*** Records shown ***

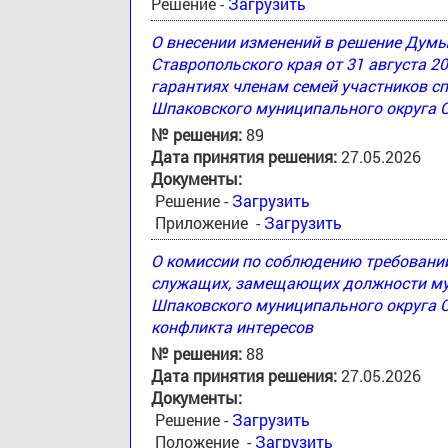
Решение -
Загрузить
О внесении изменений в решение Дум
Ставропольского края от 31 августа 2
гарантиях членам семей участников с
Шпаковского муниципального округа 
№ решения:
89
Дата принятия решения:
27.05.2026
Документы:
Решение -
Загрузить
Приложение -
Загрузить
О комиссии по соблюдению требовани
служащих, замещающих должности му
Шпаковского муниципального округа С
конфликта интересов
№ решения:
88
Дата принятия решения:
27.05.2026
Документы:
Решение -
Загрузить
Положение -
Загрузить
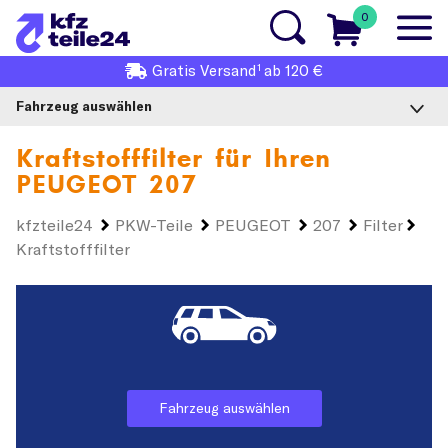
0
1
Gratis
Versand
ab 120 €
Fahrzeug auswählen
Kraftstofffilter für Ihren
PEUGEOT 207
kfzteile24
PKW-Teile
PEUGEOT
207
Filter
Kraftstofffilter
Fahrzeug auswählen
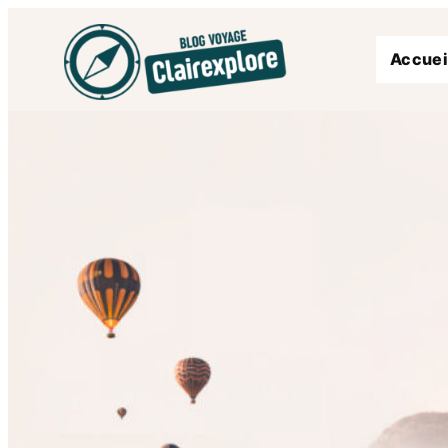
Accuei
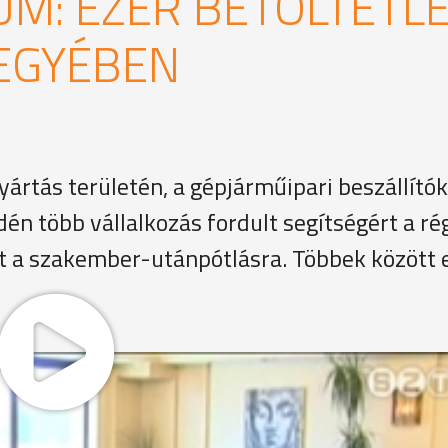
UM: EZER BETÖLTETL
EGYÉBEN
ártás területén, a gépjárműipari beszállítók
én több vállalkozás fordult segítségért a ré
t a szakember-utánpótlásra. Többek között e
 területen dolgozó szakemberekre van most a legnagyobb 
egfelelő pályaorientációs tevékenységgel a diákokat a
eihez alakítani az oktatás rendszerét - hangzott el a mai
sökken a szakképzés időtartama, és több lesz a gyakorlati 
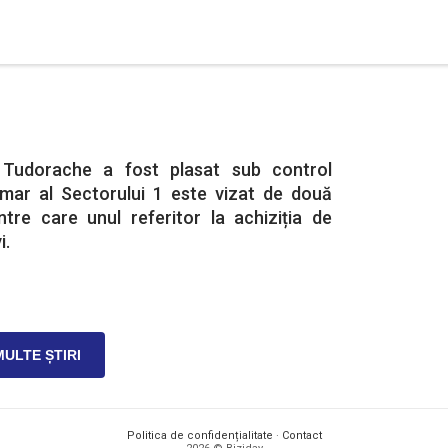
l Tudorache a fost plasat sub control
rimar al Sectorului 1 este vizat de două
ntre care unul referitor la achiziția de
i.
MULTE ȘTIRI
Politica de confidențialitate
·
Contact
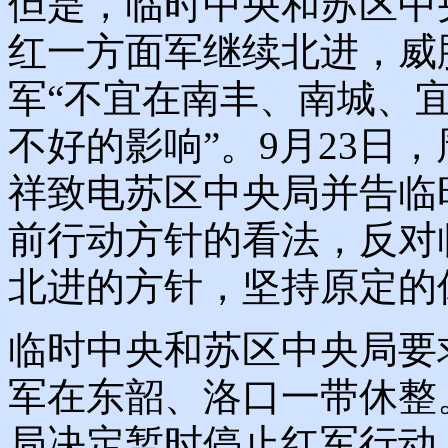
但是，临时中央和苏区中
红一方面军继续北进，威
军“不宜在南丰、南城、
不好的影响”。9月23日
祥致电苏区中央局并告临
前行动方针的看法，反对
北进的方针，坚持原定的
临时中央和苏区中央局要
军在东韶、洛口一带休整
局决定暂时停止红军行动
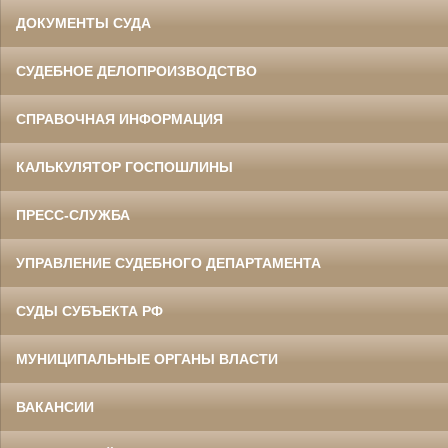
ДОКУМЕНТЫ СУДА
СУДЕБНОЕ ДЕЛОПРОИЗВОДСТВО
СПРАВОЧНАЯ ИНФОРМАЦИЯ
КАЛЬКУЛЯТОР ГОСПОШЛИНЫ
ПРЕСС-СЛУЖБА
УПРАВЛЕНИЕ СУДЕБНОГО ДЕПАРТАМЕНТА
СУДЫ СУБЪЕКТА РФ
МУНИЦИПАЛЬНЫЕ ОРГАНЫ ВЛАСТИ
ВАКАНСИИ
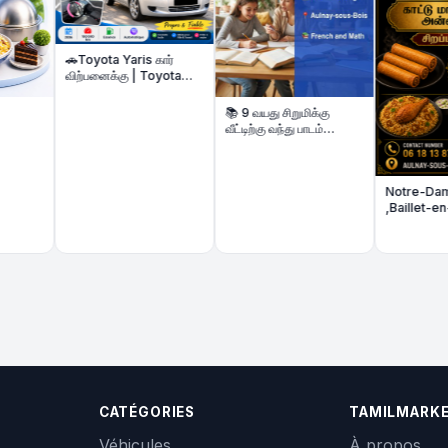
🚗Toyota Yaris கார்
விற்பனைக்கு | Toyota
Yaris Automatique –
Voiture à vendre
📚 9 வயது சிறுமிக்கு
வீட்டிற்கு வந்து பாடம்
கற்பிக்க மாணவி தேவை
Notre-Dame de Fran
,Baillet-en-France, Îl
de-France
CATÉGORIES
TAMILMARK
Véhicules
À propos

*** End of Records shown ***
*** Records shown ***

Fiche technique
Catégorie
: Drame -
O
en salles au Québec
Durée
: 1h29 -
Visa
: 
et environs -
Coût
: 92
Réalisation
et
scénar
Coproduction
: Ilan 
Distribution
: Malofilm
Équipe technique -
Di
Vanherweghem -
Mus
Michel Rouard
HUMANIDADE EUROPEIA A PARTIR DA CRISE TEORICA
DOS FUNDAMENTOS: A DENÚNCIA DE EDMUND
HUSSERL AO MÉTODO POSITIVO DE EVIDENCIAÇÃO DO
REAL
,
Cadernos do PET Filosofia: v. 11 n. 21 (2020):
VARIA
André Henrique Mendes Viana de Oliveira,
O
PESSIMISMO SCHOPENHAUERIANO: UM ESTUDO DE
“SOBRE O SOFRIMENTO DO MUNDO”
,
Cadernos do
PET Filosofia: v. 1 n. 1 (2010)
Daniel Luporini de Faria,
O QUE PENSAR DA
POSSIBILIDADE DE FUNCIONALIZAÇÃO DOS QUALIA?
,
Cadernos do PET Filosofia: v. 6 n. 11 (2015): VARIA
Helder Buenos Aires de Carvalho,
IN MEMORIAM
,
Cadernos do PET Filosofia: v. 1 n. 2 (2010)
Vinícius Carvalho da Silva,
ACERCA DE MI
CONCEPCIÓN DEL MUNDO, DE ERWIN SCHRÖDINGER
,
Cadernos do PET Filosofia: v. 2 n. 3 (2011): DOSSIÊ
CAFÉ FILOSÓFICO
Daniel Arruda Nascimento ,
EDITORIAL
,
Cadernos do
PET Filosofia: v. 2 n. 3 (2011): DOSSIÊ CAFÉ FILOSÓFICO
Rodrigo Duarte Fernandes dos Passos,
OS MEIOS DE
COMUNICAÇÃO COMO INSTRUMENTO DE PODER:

*** End of Records shown ***

Rewrite the data from the line with "Fiche technique" to the line with "COMUNICAÇÃO COMO INSTRUMENTO", putting "DOSSIER" in place of "DOSSIÊ" and keeping everything else unchanged.

Fiche technique
Catégorie
: Drame -
O
en salles au Québec
Durée
: 1h29 -
Visa
: 
et environs -
Coût
: 92
Réalisation
et
scénar
Coproduction
: Ilan 
Distribution
: Malofilm
Équipe technique -
Di
Vanherweghem -
Mus
Michel Rouard
HUMANIDADE EUROPEIA A PARTIR DA CRISE TEORICA
DOS FUNDAMENTOS: A DENÚNCIA DE EDMUND
HUSSERL AO MÉTODO POSITIVO DE EVIDENCIAÇÃO DO
REAL
,
Cadernos do PET Filosofia: v. 11 n. 21 (2020):
VARIA
André Henrique Mendes Viana de Oliveira,
O
PESSIMISMO SCHOPENHAUERIANO: UM ESTUDO DE
“SOBRE O SOFRIMENTO DO MUNDO”
,
Cadernos do
PET Filosofia: v. 1 n. 1 (2010)
Daniel Luporini de Faria,
O QUE PENSAR DA
POSSIBILIDADE DE FUNCIONALIZAÇÃO DOS QUALIA?
,
Cadernos do PET Filosofia: v. 6 n. 11 (2015): VARIA
Helder Buenos Aires de Carvalho,
IN MEMORIAM
,
Cadernos do PET Filosofia: v. 1 n. 2 (2010)
Vinícius Carvalho da Silva,
ACERCA DE MI
CONCEPCIÓN DEL MUNDO, DE ERWIN SCHRÖDINGER
,
Cadernos do PET Filosofia: v. 2 n. 3 (2011): DOSSIER
CAFÉ FILOSÓFICO
Daniel Arruda Nascimento ,
EDITORIAL
,
Cadernos do
PET Filosofia: v. 2 n. 3 (2011): DOSSIER CAFÉ FILOSÓFICO
Rodrigo Duarte Fernandes dos Passos,
OS MEIOS DE
COMUNICAÇÃO COMO INSTRUMENTO DE PODER:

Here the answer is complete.